* Prompt *
Only lines holding the word "swlh" are wanted. Copy them from the listing below.

_____

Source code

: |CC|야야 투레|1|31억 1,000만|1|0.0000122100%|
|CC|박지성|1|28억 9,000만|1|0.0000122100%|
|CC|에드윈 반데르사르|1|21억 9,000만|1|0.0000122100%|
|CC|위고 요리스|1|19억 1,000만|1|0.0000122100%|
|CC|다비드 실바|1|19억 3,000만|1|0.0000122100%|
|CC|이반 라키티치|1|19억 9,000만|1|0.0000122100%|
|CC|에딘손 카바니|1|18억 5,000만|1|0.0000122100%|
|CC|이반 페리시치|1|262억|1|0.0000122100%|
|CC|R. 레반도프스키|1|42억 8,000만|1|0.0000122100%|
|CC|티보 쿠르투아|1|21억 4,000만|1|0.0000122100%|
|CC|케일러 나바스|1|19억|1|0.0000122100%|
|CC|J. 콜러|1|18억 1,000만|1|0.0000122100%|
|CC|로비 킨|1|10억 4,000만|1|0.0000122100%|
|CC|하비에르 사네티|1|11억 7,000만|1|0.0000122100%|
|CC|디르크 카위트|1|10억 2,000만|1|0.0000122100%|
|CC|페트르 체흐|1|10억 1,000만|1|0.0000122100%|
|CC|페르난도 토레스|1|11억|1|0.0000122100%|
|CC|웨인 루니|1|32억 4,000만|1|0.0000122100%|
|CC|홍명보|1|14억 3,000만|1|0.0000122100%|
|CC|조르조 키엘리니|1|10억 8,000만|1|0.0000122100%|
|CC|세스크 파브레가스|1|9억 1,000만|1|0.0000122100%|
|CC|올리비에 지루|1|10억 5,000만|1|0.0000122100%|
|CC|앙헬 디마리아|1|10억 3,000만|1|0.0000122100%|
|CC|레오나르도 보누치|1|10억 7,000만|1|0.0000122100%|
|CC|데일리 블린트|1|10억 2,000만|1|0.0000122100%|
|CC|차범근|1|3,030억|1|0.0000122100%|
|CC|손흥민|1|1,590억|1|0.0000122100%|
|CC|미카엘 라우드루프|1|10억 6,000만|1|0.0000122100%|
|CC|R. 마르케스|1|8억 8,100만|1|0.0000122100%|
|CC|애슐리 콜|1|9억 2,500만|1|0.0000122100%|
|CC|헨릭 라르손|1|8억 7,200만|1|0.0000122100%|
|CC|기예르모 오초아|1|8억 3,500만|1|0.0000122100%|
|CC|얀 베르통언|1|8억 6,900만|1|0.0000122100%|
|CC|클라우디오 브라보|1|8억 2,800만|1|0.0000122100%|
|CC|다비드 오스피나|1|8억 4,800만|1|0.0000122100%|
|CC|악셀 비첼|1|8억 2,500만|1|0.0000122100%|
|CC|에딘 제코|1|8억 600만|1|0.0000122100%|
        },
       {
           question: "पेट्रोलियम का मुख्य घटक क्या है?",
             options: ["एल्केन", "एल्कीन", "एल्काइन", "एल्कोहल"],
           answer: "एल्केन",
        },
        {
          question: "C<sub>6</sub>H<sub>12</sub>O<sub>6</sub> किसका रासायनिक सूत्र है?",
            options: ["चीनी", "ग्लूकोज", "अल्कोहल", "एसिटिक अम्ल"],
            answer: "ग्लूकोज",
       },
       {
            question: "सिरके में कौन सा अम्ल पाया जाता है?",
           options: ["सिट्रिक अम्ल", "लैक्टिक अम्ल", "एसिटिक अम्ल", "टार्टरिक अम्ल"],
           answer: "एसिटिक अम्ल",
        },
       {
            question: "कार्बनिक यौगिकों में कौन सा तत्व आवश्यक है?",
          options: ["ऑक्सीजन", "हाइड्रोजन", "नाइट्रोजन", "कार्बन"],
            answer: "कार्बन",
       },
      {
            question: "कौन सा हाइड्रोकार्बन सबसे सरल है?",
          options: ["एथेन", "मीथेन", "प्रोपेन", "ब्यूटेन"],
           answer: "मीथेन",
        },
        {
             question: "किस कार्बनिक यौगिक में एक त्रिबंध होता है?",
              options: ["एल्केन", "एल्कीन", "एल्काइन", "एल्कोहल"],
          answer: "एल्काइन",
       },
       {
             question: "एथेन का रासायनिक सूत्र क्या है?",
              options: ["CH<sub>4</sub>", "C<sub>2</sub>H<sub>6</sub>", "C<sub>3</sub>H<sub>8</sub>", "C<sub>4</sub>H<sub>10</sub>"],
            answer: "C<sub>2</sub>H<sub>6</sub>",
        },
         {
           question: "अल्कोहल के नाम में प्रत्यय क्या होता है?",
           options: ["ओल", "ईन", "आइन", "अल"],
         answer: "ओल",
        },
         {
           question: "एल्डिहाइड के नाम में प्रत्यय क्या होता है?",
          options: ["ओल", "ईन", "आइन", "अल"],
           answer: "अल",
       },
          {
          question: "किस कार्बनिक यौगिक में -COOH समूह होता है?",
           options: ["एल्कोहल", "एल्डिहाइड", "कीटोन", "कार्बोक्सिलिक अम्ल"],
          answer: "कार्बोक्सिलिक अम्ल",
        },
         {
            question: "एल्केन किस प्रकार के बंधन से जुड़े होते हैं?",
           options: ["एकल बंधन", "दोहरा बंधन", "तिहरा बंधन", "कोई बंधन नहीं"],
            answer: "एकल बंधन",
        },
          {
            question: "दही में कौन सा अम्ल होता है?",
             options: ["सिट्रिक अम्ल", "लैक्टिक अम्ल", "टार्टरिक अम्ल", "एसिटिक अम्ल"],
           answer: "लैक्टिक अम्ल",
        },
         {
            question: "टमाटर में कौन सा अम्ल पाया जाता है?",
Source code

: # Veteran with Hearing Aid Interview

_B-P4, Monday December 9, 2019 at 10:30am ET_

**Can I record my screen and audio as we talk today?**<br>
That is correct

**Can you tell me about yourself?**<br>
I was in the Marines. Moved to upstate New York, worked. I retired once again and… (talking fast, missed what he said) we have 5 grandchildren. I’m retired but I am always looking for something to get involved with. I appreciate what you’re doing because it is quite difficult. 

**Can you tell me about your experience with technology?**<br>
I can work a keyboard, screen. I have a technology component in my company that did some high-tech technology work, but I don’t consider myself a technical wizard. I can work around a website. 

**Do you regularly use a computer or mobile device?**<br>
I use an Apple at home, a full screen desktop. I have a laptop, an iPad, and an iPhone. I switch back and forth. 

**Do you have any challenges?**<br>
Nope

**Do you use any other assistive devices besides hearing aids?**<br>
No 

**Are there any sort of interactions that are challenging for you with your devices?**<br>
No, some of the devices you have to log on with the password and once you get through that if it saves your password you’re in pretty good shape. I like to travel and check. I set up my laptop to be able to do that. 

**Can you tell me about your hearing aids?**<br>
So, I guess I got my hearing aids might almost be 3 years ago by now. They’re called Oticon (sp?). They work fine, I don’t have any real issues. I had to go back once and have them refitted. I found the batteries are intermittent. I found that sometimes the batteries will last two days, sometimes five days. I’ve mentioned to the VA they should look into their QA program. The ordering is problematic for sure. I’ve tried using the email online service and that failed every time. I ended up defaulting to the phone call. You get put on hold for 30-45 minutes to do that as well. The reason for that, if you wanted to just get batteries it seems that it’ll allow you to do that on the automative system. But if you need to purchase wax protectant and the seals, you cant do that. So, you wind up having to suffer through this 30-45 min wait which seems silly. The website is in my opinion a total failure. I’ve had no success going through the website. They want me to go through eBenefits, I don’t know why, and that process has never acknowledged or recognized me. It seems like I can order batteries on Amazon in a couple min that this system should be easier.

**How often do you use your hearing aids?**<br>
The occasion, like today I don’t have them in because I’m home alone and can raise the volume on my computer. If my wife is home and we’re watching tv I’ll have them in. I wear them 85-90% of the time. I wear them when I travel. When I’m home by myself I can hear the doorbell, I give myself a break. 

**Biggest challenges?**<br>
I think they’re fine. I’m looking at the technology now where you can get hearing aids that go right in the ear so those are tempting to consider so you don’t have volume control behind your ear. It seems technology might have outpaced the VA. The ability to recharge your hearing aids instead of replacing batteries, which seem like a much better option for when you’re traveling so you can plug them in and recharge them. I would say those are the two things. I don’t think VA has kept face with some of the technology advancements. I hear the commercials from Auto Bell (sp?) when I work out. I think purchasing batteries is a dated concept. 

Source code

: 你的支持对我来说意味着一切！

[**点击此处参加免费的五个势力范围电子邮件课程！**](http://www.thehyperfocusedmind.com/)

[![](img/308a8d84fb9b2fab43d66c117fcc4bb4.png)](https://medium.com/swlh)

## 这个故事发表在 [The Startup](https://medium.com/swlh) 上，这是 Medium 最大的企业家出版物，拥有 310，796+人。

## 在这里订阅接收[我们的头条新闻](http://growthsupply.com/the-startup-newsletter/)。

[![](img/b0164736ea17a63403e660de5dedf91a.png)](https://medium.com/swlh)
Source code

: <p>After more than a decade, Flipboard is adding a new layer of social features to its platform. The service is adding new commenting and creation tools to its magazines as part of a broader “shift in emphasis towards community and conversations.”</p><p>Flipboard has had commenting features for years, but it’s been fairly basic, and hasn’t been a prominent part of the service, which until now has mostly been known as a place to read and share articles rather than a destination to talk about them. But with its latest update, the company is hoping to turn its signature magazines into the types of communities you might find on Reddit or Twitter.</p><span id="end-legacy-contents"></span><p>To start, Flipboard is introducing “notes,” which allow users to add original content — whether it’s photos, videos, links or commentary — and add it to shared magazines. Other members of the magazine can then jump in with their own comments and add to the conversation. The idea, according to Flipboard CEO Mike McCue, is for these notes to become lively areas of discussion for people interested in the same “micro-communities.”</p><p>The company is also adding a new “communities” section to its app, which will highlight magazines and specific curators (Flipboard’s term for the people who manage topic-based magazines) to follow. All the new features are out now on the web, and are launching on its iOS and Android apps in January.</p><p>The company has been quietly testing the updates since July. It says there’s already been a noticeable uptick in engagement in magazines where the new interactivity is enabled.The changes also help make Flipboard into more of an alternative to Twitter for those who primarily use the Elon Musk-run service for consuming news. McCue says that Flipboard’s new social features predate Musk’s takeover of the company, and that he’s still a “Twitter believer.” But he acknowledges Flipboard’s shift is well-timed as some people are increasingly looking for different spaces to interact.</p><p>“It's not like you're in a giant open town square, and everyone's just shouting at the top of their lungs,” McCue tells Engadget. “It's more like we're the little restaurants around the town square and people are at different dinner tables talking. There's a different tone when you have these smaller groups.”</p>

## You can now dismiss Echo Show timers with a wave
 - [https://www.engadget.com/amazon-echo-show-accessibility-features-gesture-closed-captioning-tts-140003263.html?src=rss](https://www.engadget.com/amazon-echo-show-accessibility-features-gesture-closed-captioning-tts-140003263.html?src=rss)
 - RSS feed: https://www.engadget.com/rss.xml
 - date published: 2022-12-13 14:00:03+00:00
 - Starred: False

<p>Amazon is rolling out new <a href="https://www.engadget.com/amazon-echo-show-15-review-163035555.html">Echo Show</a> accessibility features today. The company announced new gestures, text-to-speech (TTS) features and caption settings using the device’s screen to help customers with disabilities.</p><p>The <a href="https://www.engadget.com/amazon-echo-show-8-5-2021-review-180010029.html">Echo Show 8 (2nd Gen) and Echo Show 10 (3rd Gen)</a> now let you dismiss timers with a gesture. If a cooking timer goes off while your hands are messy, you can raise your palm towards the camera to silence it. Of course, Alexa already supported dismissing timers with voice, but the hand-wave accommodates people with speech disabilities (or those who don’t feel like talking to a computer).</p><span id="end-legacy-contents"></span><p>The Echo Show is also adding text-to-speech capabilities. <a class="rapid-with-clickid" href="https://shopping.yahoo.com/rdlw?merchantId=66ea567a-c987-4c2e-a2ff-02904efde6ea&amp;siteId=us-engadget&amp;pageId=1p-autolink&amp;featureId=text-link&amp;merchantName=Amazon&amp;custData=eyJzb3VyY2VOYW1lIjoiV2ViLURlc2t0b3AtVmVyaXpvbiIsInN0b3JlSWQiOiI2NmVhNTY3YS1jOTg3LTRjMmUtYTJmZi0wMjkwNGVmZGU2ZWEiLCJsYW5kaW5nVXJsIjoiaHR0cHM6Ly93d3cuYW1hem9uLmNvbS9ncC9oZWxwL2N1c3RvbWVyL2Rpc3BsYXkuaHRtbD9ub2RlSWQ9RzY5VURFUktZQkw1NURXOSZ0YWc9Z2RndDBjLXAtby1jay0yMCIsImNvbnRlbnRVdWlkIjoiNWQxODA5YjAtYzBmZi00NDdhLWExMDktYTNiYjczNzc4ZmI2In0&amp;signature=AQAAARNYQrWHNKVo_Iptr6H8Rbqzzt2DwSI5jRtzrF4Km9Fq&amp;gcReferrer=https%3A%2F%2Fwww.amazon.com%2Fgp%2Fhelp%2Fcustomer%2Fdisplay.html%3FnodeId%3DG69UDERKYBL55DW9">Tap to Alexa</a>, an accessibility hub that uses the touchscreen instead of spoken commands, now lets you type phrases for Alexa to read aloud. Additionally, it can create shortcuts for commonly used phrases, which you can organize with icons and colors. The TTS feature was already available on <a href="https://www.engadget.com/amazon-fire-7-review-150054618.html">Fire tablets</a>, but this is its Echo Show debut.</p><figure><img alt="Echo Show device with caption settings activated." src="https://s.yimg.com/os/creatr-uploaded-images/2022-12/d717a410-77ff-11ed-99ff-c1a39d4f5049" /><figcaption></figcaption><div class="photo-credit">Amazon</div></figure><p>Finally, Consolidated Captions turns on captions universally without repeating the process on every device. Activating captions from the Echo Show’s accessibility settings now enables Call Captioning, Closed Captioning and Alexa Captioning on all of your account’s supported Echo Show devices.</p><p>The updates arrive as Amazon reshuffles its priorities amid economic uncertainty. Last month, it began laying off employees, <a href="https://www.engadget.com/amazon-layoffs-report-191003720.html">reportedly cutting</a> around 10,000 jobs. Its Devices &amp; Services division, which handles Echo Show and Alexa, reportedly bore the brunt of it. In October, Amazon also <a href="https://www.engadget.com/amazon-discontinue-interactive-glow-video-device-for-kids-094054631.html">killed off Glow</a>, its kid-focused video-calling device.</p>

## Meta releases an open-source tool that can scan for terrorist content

_____

* Finished exercise *
[![](img/308a8d84fb9b2fab43d66c117fcc4bb4.png)](https://medium.com/swlh)
## 这个故事发表在 [The Startup](https://medium.com/swlh) 上，这是 Medium 最大的企业家出版物，拥有 310，796+人。
[![](img/b0164736ea17a63403e660de5dedf91a.png)](https://medium.com/swlh)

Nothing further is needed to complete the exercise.